Erste Teebaumpflanzungen in Fuding im 19. Jhdt.

Um das Jahr 1855 bis 1857 herum sollen in der Region Fuding der Provinz Fujian große Teebäume aus dem Taimu Gebirge gepflanzt worden sein, um die erste moderne Version des Silbernadeltees (Fuding Da Bai, übersetzt: das große weiße Blatt aus Fuding, Da-Bai Cha-Shu) herzustellen. Die soll im Dorf Diantou geschehen sein. Von dort stammen noch heute die beiden wichtigsten Cultivare Fuding Da Bai und Fuding Da Hao ab, die 1985 registriert wurden.

Relativ schnell wurde der Anbau in größerem Stil ausgeweitet. Diese beiden Cultivare gehören bis heute zum besten weißen Tee weltweit. Trotzdem blieb der Silbernadel-Tee aus Fuding bis heute sehr exklusiv und macht noch weniger als 0,1% der gesamten Teeproduktion Chinas aus. Die zweitbeste Sorte weißen Tees, der Pai Mu Tan (weiße Pfingstrose, White Peony) wurde in seiner modernen Form wohl ab 1922 in der Region Jianyang (Shuiji) angebaut und findet sich heute darüber hinaus, wie der Silbernadeltee, in den Regionen Fuding, Zheng He und Songxi. 

Teefeld weißer Tee in Fuding, Fujian

Teefeld weißer Tee in Fuding, Fujian


Der Zheng He Da Bai

Einige Jahrzehnte später, Anfang des 19. Jahrhunderts, kam dann ein weiterer führender Cultivar hinzu. Er stammt aus der Region Zheng He, etwa 140km westlich von Fuding, ebenfalls zur Provinz Fujian gehöreig. Zheng He startete ebenfalls relativ schnell den Anbau von weißem Tee im größeren Stil und exportierte seine Waren vorwiegend nach Europa. Der Silbernadel-Tee aus Zheng He greift dabei häufig auf den Cultivar Fu’An Da Bai zurück, der ebenfalls 1985 registriert wurde. Der Fuding Da Bai besitzt fleischigere Knospen als der Fu’An Da Bai, was viele Teeliebhaber sehr schätzen. Auf der anderen Seite kann der Fu’An Da Bai länger oxidiert werden, was ihm einen vollmundigeren Geschmack erlaubt.

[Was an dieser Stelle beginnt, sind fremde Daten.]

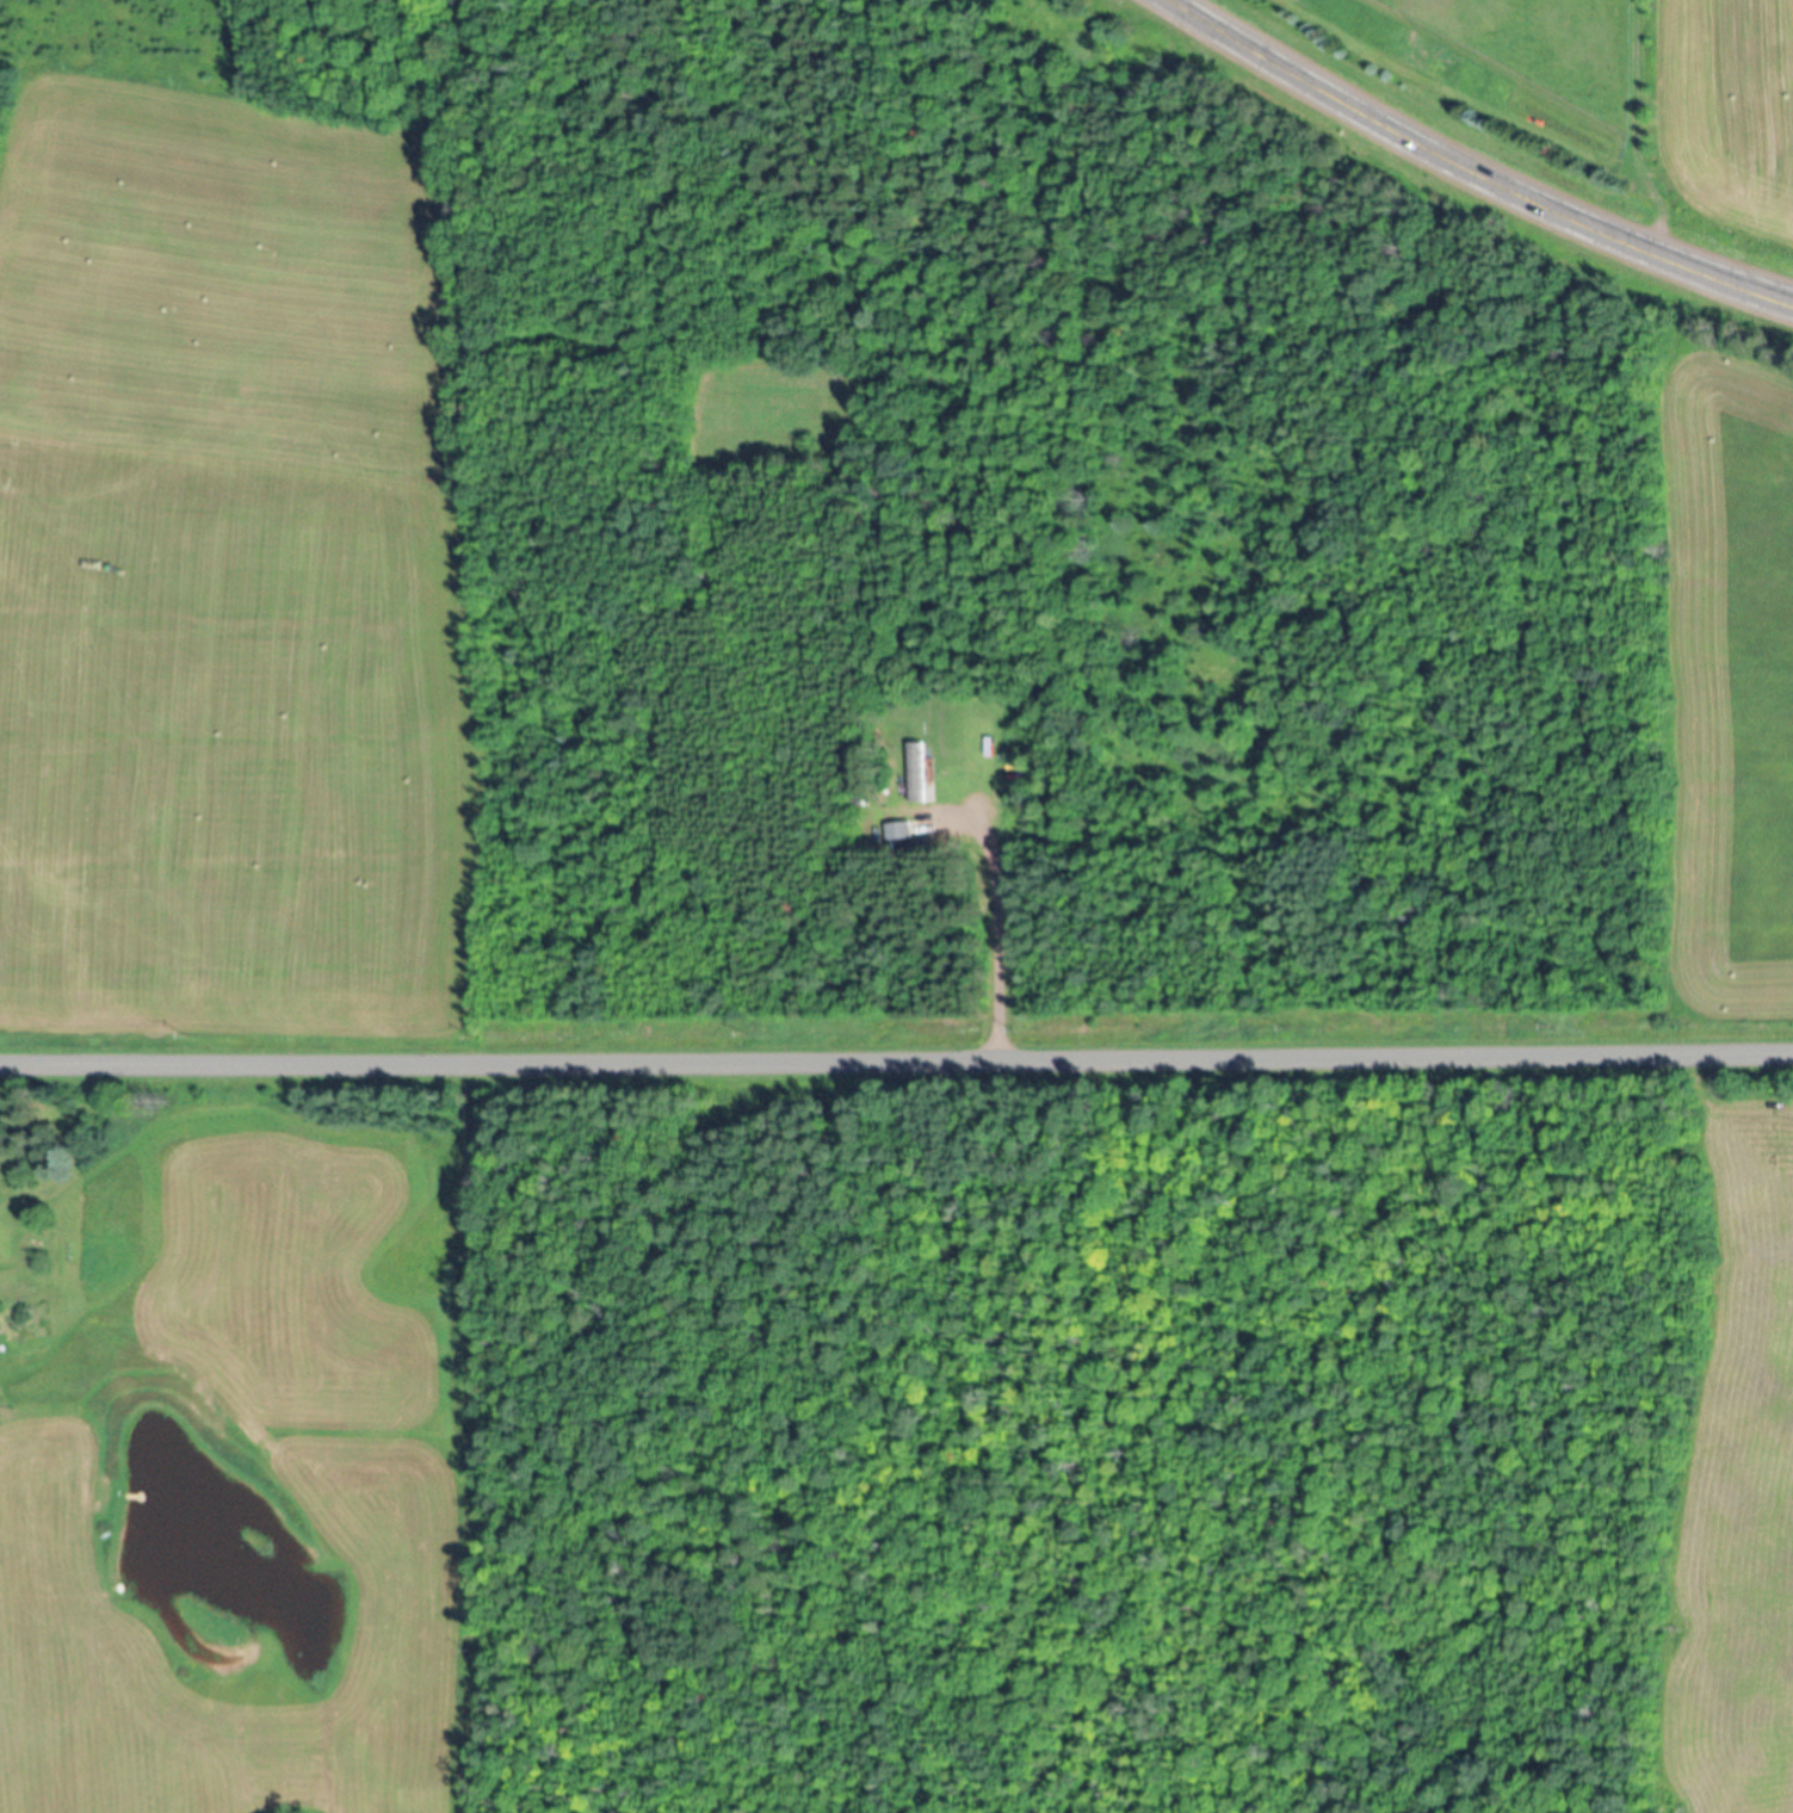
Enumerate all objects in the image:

Aus dem späten 19. Jahrhundert ist schließlich überliefert, dass verschiedene Teesträucher bzw. Teebäume für den Anbau verschiedener Sorten von weißem Tee benutzt wurden. Zu dieser Zeit setzte auch verstärkt der Export des Tees in andere Länder ein.

Alter Teehafen in Fujian

Alter Teehafen in Fujian


Quellen:

  1. 1 Mao, Jenny T.; White Tea: The Plants, Processing, Manufacturing, and Potential Health Benefits, S. 33-40, in: Tea in Health and Disease Prevention, Elsevier, 2013.
  2. 2 Okakura, Kakuzo: Das Buch vom Tee, übertragen von Horst Hammitzsch, insel taschenbuch, 1. Aufl. 1979.